##### READING PASSAGE #####

Welcome to the third in a series of technical posts about working with beneficial ownership (BO) data. Over the past three years, Open Ownership (OO) has been building a prototype Global Beneficial Ownership Register, in order to prove the feasibility and value of linking BO data across jurisdictions. We have used this project to experiment with a variety of tools and processes, from standardising data under the Beneficial Ownership Data Standard (BODS) to providing a search engine, disclosure viewer, data archive, and network visualisation (amongst others). As this phase of our work draws to a close, we are documenting the things we have learned and sharing our experiences with data users and publishers in the public and private sector.
In Parts One and Two, we covered the broad topic of modelling BO data, then the significant challenge of reconciling data from different sources. This blog post expands on reconciliation to discuss the related subject of finding duplicated data and merging records. We will cover the modelling approaches needed to make merging possible and, crucially, reversible; different strategies one can adopt to find duplicates; and finally, what publishers can do to make duplicates less likely.
In a perfect world, where every BO record can be reconciled through unique identifiers, we would not have any duplicated data. Of course, the world is not perfect and in many disclosure regimes unique identifiers are not available, particularly for people. This ultimately results in less valuable data, because one of the most common questions asked of BO data is “what does this person own?” When a person’s records are duplicated, that question is not trivial to answer.
Here is an illustrative example from the UK’s Persons of Significant Control register:
Despite his uniqueness as heir to the British throne, the nature of the UK’s BO reporting means that it is impossible to know for sure that the 17 different records returned for Prince Charles refer to the same person. Each ownership is reported separately by the company involved and there is no uniquely identifying information across them which can link Prince Charles definitively.
This is not just a problem unique to people, or to the UK. Across other data sources we import into the register, there are many other situations that also require deduplication, for example:
Eagle-eyed viewers will notice in the screenshot above that the Open Ownership Register has succeeded in merging some records. It has achieved this by matching them exactly on the name, date of birth, and address. However, even with a name as regal as Charles Philip Arthur George Mountbatten Windsor, one sees a lot of variation. The register takes a particularly conservative approach, requiring exact matches across every field in an attempt to limit any mismatches. Other applications might prefer to be less strict, but no deduplication strategy will be perfect; it naturally reflects the risk appetite of the data’s end users. As a project with a small budget for corrections and a wide audience, we would rather not be wrong.

##### SOURCE MATERIAL #####

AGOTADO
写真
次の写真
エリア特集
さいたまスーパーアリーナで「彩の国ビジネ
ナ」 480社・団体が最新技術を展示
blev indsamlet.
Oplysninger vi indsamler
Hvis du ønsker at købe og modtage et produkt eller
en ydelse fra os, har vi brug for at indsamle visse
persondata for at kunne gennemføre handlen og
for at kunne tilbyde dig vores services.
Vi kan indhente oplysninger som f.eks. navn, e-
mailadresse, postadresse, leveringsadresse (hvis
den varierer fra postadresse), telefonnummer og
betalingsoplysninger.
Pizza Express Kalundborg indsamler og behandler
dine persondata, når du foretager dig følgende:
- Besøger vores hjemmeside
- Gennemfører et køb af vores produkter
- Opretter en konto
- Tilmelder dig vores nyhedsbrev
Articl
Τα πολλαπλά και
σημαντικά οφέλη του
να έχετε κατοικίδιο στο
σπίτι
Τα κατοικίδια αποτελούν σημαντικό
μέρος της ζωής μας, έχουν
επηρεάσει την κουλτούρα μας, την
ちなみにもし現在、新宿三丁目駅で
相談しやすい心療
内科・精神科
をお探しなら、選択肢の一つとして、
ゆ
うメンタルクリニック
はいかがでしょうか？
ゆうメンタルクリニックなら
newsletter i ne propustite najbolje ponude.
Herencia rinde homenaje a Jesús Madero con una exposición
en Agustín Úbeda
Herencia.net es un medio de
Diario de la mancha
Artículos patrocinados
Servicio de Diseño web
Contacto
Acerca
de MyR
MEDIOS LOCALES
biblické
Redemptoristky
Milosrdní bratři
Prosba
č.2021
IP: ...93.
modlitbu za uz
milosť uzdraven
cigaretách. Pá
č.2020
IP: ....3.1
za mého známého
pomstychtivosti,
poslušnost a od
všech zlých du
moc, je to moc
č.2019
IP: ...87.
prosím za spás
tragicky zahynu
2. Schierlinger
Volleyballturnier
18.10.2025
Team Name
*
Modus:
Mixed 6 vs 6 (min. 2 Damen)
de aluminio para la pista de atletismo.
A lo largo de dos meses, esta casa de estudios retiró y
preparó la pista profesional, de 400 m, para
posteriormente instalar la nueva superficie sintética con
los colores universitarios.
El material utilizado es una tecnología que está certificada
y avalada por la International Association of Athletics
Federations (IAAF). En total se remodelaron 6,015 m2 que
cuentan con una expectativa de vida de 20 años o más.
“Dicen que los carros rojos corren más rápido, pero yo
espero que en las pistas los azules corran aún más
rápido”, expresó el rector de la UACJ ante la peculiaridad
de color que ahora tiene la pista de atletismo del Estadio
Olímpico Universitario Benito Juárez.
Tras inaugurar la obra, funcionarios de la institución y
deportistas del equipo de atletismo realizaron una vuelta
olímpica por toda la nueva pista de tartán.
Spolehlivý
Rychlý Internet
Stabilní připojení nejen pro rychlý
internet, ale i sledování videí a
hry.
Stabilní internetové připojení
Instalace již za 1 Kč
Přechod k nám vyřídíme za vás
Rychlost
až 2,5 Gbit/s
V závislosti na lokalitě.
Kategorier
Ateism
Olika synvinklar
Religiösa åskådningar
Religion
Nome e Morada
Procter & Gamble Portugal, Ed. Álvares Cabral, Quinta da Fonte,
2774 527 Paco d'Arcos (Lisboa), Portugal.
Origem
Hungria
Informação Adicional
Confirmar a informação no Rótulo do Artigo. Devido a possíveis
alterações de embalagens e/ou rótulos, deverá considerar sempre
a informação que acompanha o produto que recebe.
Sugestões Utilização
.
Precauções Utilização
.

#####

## EXERCISE TASKS
**1.** Quote the beneficial ownership post from "In a perfect" up to and including "trivial to answer.".
**2.** Print the records from their first line up to and including the line with "Vi kan indhente".
The beneficial ownership post and the records have no connection to each other.

## RESPONSES TO THE EXERCISE
**1.**
In a perfect world, where every BO record can be reconciled through unique identifiers, we would not have any duplicated data. Of course, the world is not perfect and in many disclosure regimes unique identifiers are not available, particularly for people. This ultimately results in less valuable data, because one of the most common questions asked of BO data is “what does this person own?” When a person’s records are duplicated, that question is not trivial to answer.

**2.**
AGOTADO
写真
次の写真
エリア特集
さいたまスーパーアリーナで「彩の国ビジネ
ナ」 480社・団体が最新技術を展示
blev indsamlet.
Oplysninger vi indsamler
Hvis du ønsker at købe og modtage et produkt eller
en ydelse fra os, har vi brug for at indsamle visse
persondata for at kunne gennemføre handlen og
for at kunne tilbyde dig vores services.
Vi kan indhente oplysninger som f.eks. navn, e-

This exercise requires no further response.